Page text

+++

I’ve already thanked Sarah Palin once on this site. In that instance, it was for giving Tina Fey such a wonderful character to play.

I’m indebted to her once again, this time for a remark that she made during last Thursday’s vice-presidential debate with Joe Biden [click here to see a transcript.] I’ve already quoted the remark in my post “The Seagull“: it’s her reference to John Winthrop via Ronald Reagan:

But even more important is that world view that I
share with John McCain. That world view that says that America is a
nation of exceptionalism. And we are to be that shining city on a hill,
as President Reagan so beautifully said, that we are a beacon of hope
and that we are unapologetic here. We are not perfect as a nation. But
together, we represent a perfect ideal.

reagan.jpgI’ll be opening tomorrow’s lecture on on John Winthrop’s sermon “A Model of Christian Charity” (1630) with a clip of Palin’s remark, eventually circling back around to her inspiration, Ronald Reagan.

“A Model of Christian Charity” was delivered on board the ship Arbella on the eve of its reaching Massachusetts Bay. I prepared the way for Winthrop during last Wednesday’s lecture by discussing, once again, the New Testament appropriation of the Old, exemplified by the relationship between these two passages:


Leviticus 24.19-20: “And if a man cause a blemish in his neighbour; as he hath done, so shall it be done to him: breach for breach, eye for eye, tooth for tooth: as he hath caused a blemish in a man, so shall it be done to him again.”

Matthew: 5.38-39: “You have heard that it hath been said, ‘An eye for an eye and a tooth for a tooth’: but I say unto you, that ye resist not evil: but whosoever shall smite thee on thy right cheek, turn to him the other also.”

I spent a little bit of time talking about Matthew’s emphasis on Jesus’ life as the fulfillment of Old Testament prophecy, with particular reference to Isaiah 53, which was part of the class’s assignment from Isaiah. I presented St. Paul (via Romans and 1 Corinthians) as a quasi-cosmopolitan thinker who offered the Gospel of Christ to both the Jews and the Gentiles: “[God] will justify the circumcised on the ground of faith and the uncircumcised through that same faith” (“Romans 3.30-31). And I discussed the tension, in St. Paul’s writing, between his emphasis on love and his emphasis on the Passion as the most important aspect of the Gospels. For Paul, it is love that explains the importance of the Passion: Jesus died because of God’s and his love for humankind, but I asked the students to think about what it means to stress the way Christ died over the way he lived, the suffering over the teaching. In Paul’s hands, it is compatible with a cosmopolitan message. In the Puritans’ hands, it becomes something else.

+++

List of tasks
- A) Answer these from the post on Winthrop's sermon:
(i) On what occasion was "A Model of Christian Charity" delivered?
(ii) Which chapter of Isaiah was part of the class's assignment?
(iii) What did the writer first thank Sarah Palin for on the site?
- B) Pick up the post on Winthrop's sermon after its last sentence and write one more paragraph in the same voice.

Data below
+++

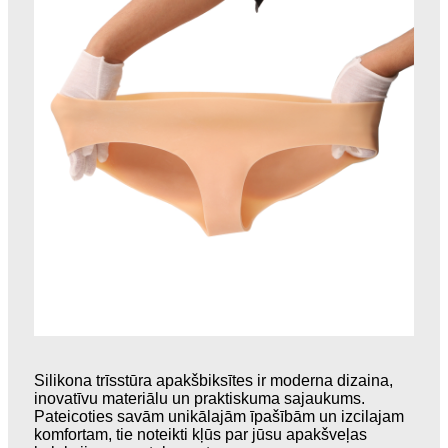
Silikona trīsstūra apakšbiksītes ir moderna dizaina,
inovatīvu materiālu un praktiskuma sajaukums.
Pateicoties savām unikālajām īpašībām un izcilajam
komfortam, tie noteikti kļūs par jūsu apakšveļas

+++

Task results
- A)
(i) It was delivered on board the ship Arbella on the eve of its reaching Massachusetts Bay.
(ii) Isaiah 53.
(iii) For giving Tina Fey such a wonderful character to play.

- B)
winthrop.pngI’d be willing to bet that Sarah Palin couldn’t tell you who John Winthrop was, but she sure knows who Ronald Reagan was. And I’ll end tomorrow’s lecture with a brief discussion of Reagan’s appropriation of Winthrop’s appropriation of Matthew’s image of the “city on a hill.” I’ll talk about the ways in which Winthrop puts community ahead of the individual and argue that the sermon is designed to harness individual energies for the good of the community. Reagan, however, reverses the message and transforms Winthrop into a spokesman for individualism. In a speech given to the Conservative Union in 1977, after Jimmy Carter won the White House, Reagan argued that the Republican party “must be the party of the individual. It must not sell out the individual to cater to the group. No greater challenge faces our society today than insuring that each one of us can maintain his dignity and his identity in an increasingly complex, centralized society.”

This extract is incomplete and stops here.